The records
#####
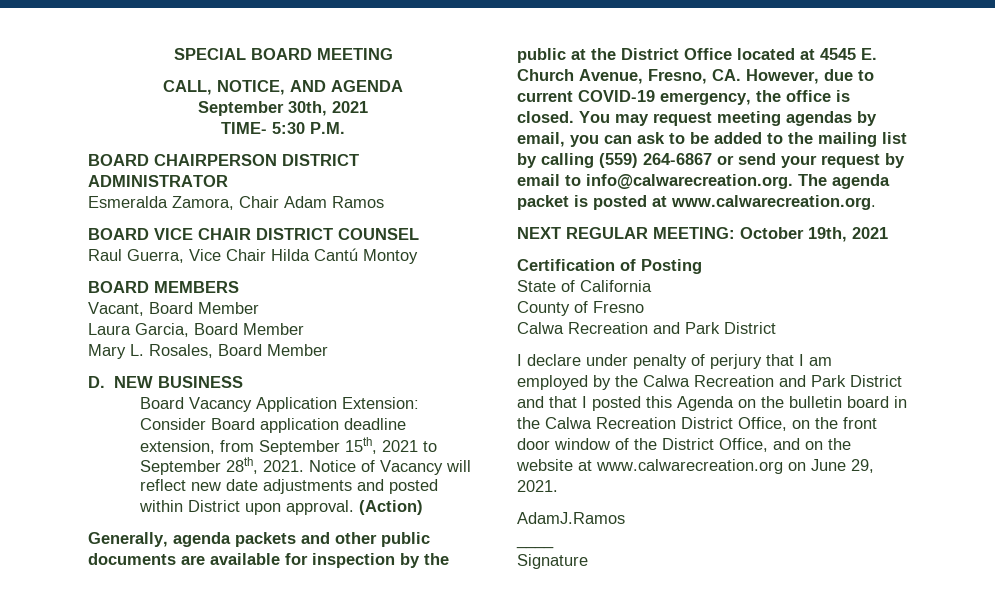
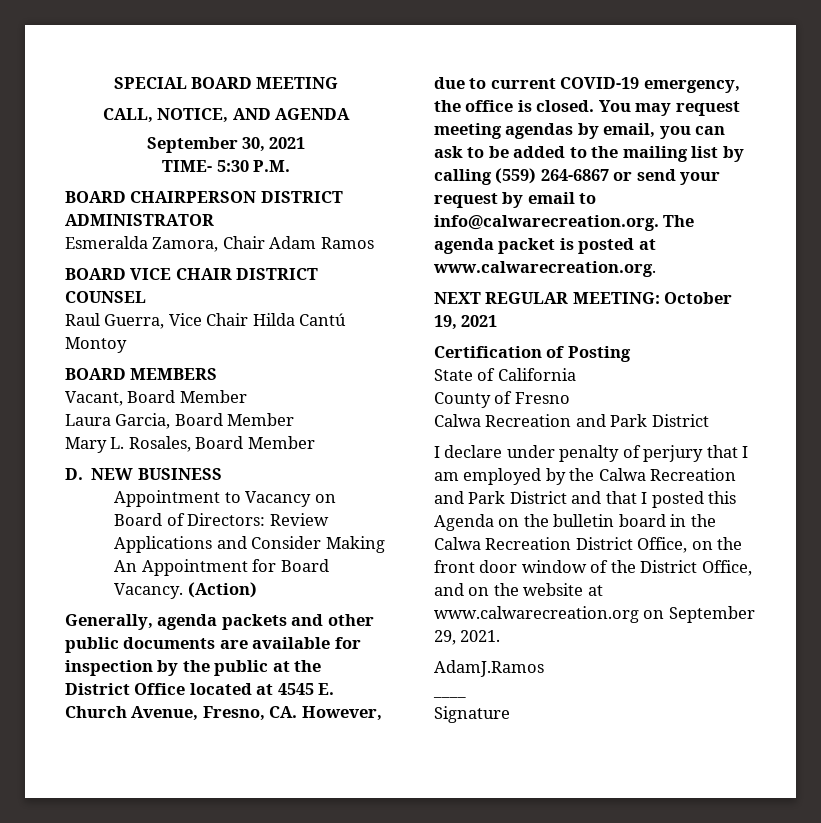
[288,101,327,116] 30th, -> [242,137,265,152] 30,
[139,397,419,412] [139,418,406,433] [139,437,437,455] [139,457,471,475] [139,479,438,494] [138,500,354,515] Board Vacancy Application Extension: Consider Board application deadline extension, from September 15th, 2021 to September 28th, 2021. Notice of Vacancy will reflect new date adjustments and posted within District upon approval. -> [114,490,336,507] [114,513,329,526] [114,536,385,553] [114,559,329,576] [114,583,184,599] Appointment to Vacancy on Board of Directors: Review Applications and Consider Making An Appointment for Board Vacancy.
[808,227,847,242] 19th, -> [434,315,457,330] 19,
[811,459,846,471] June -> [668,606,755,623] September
#####
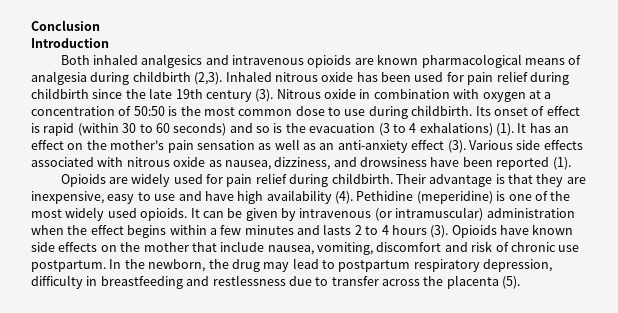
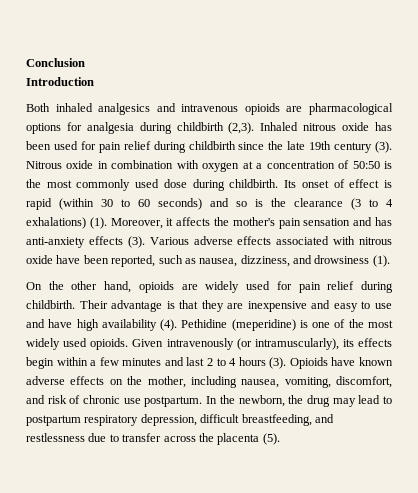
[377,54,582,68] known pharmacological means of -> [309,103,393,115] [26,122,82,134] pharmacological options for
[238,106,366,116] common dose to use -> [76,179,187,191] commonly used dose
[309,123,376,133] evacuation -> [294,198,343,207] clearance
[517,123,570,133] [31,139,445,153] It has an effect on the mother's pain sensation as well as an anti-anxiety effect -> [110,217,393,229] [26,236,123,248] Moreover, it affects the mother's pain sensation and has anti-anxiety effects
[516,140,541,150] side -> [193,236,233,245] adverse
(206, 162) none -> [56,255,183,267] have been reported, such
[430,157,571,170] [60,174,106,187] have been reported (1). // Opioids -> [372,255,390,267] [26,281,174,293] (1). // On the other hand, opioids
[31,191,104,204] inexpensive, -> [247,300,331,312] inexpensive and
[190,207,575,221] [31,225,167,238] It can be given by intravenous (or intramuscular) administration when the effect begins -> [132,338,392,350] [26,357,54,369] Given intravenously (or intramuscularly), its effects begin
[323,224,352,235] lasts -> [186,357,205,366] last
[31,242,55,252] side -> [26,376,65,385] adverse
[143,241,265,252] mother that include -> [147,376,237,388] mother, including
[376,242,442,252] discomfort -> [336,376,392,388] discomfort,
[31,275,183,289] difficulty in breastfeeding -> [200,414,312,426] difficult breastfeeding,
#####
Task objective
All lines in the listing above that contain "been" should be shown.

Response for this exercise
(206, 162) none -> [56,255,183,267] have been reported, such
[430,157,571,170] [60,174,106,187] have been reported (1). // Opioids -> [372,255,390,267] [26,281,174,293] (1). // On the other hand, opioids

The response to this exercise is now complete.